With all of the recent Blackboard patent fiasco, I really wish I had published some of the ideas I had floating around in the early 90’s. But there wasn’t a medium to do it. I would have had to write a peer-reviewed article for a journal, and ideas for future products aren’t likely to get accepted. But now we have blogs. I’m going to start a new blog and write down everything I think of to keep someone from patenting the damn idea.
Perhaps we need a new web app. Here’s my prior art on a system called -Register the Obvious. The invention is a place where anyone can login, create an account, and then register their obvious ideas. They will be encouraged to think of the most trivial inventions and improvements possible, and put them on a website. The site will include tools for thinking of obvious inventions (think of two prieces of software, put them together, write down the resulting system).
I think we could get a great database of creativity up and running. Who knows, it might even lead to some real innovation…

s/there/their
Looks like you misread the article. The decision was not by the US Supreme Court, but by a lower court, the Federal Circuit Court of Appeals.
The EFF is now asking the Supreme Court to rule on the case. According to the EFF, the case will be heard by the Supreme Court in the fall. It will then take them several months to rule on it.
Your advice to blog about obvious inventions is still a good idea, though.
I'm just setting up a TWiki at bleedingobvious.org for exactly this purpose :)
Not much there yet - check back in a few hours.
Whoops. I did misread the article. Thanks for point that out. It was Federal Circuit Court and EFF has asked the Supremes to review it.
My apologies....
So in otherwords, you take away the motivation for coming up with ideas. I know a lot of you feel that "infomation should be free" and such, but unless you know of a way of getting food, shelter and all the nice items for free, I don't think this is a good idea.
This is not a Star Trek universe where money is not a motivation. You cannot make enough money with a service based industry. Intellectual property is what builds wealth.
Maybe 200 years from now there will be different motivations, but for now, no.
I agree with the new ruling. Only physical evidence should constitute to prior art.

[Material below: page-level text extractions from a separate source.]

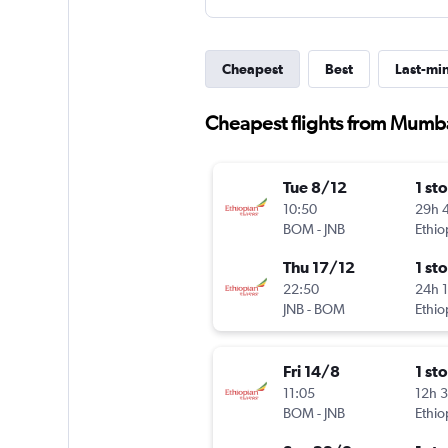
Cheapest
Best
Last-mi
Cheapest flights from Mumb
Tue 8/12
1 st
10:50
29h 
BOM
-
JNB
Ethio
Thu 17/12
1 st
22:50
24h 
JNB
-
BOM
Ethio
Fri 14/8
1 st
11:05
12h 
BOM
-
JNB
Ethio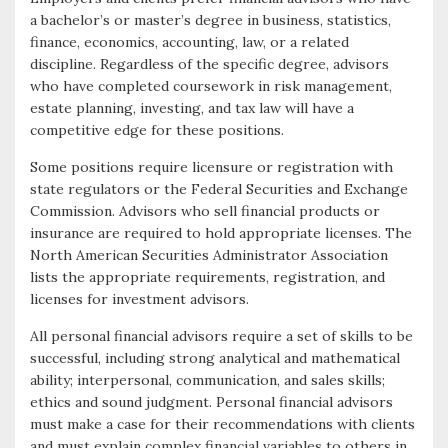
a bachelor’s or master’s degree in business, statistics,
finance, economics, accounting, law, or a related
discipline. Regardless of the specific degree, advisors
who have completed coursework in risk management,
estate planning, investing, and tax law will have a
competitive edge for these positions.
Some positions require licensure or registration with
state regulators or the Federal Securities and Exchange
Commission. Advisors who sell financial products or
insurance are required to hold appropriate licenses. The
North American Securities Administrator Association
lists the appropriate requirements, registration, and
licenses for investment advisors.
All personal financial advisors require a set of skills to be
successful, including strong analytical and mathematical
ability; interpersonal, communication, and sales skills;
ethics and sound judgment. Personal financial advisors
must make a case for their recommendations with clients
and must explain complex financial variables to others in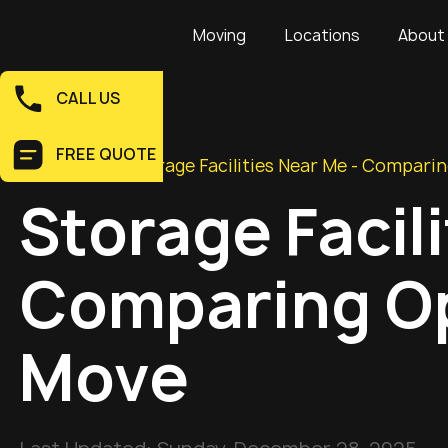
Moving
Locations
About
CALL US
FREE QUOTE
Home
>
Blog
>
Storage Facilities Near Me - Compari
Storage Facil
Comparing Op
Move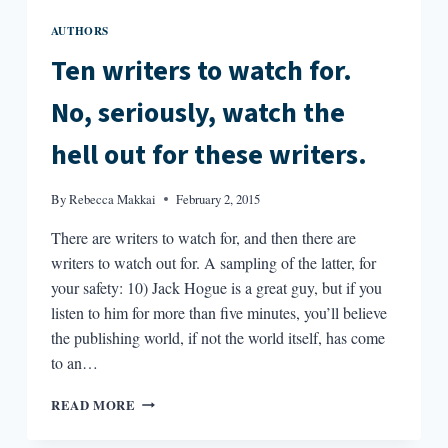
AUTHORS
Ten writers to watch for.
No, seriously, watch the
hell out for these writers.
By
Rebecca Makkai
February 2, 2015
There are writers to watch for, and then there are
writers to watch out for. A sampling of the latter, for
your safety: 10) Jack Hogue is a great guy, but if you
listen to him for more than five minutes, you’ll believe
the publishing world, if not the world itself, has come
to an…
TEN
READ MORE
WRITERS
TO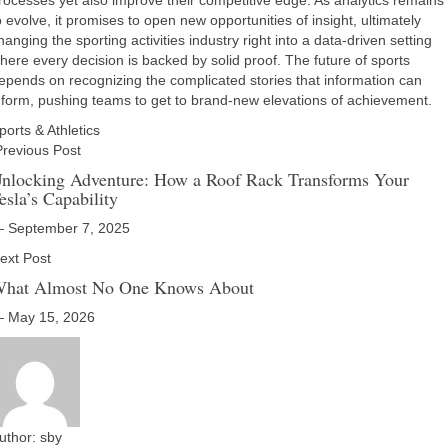
rocesses yet also improve their competitive edge. As analytics remains
o evolve, it promises to open new opportunities of insight, ultimately
hanging the sporting activities industry right into a data-driven setting
here every decision is backed by solid proof. The future of sports
epends on recognizing the complicated stories that information can
nform, pushing teams to get to brand-new elevations of achievement.
ports & Athletics
revious Post
nlocking Adventure: How a Roof Rack Transforms Your
esla’s Capability
 September 7, 2025
ext Post
hat Almost No One Knows About
 May 15, 2026
uthor:
sby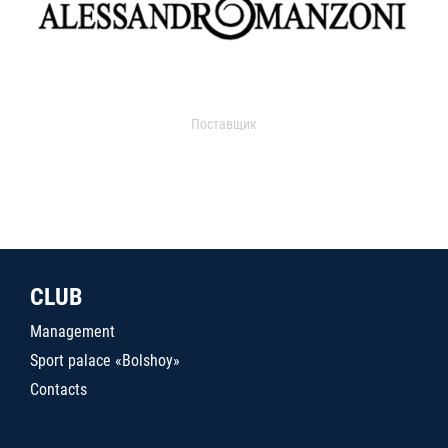
Поставщик
CLUB
Management
Sport palace «Bolshoy»
Contacts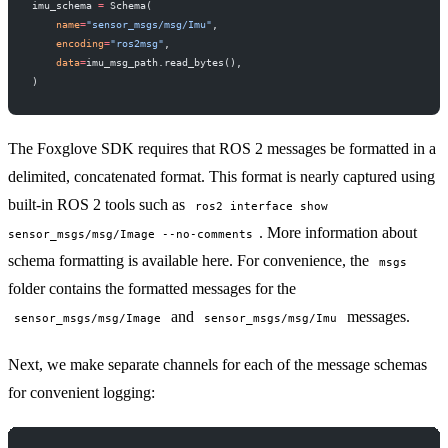
imu_schema 
=
 Schema(
    name
=
"sensor_msgs/msg/Imu"
,
    encoding
=
"ros2msg"
,
    data
=
imu_msg_path.read_bytes(),
)
The Foxglove SDK requires that ROS 2 messages be formatted in a
delimited, concatenated format. This format is nearly captured using
built-in ROS 2 tools such as
ros2 interface show
. More information about
sensor_msgs/msg/Image --no-comments
schema formatting is available
here
. For convenience, the
msgs
folder contains the formatted messages for the
and
messages.
sensor_msgs/msg/Image
sensor_msgs/msg/Imu
Next, we make separate channels for each of the message schemas
for convenient logging: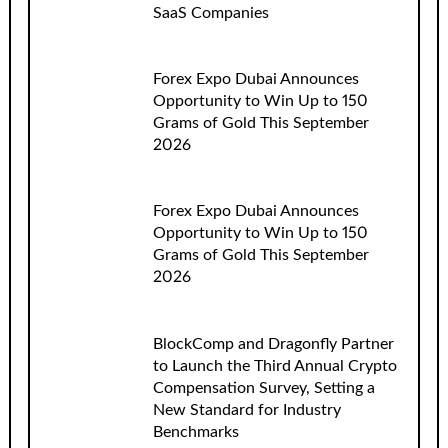
SaaS Companies
Forex Expo Dubai Announces
Opportunity to Win Up to 150
Grams of Gold This September
2026
Forex Expo Dubai Announces
Opportunity to Win Up to 150
Grams of Gold This September
2026
BlockComp and Dragonfly Partner
to Launch the Third Annual Crypto
Compensation Survey, Setting a
New Standard for Industry
Benchmarks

Ideas "dreamt-up" but not acted upon should be considered abandoned and disqualify as prior art or deemed obvious.
Chech out this web site, theyv'e had soom post that could prove 'prior art'
Opps Here's the site:- http://www.shouldexist.org/
We have something vaguely similar .
Our ummmmm, 'inventor' Grant Hunter' periodically pastes up his 'inventions'.
http://www.ohpurleese.com/inventions.htm
We also keep a list of 'unusually imaginative' fresh US patents, updated every week or so.
http://www.ohpurleese.com/patents.htm
like, for example , this one :
http://www.uspto.gov/web/patents/patog/week35/OG/html/1309-5/US07096526-20060829.html
The idea being to draw attention to the slightly less than 100% squeaky-clean world of patenting . . . via humour . . .
Best regards,
Martin G
ReallyMagazine
Sadly, there are penalties for using a patented idea in your product without a license, yet there won't be any penalties for submitting a patent application containing nothing but ideas that have been blogged a hundred times.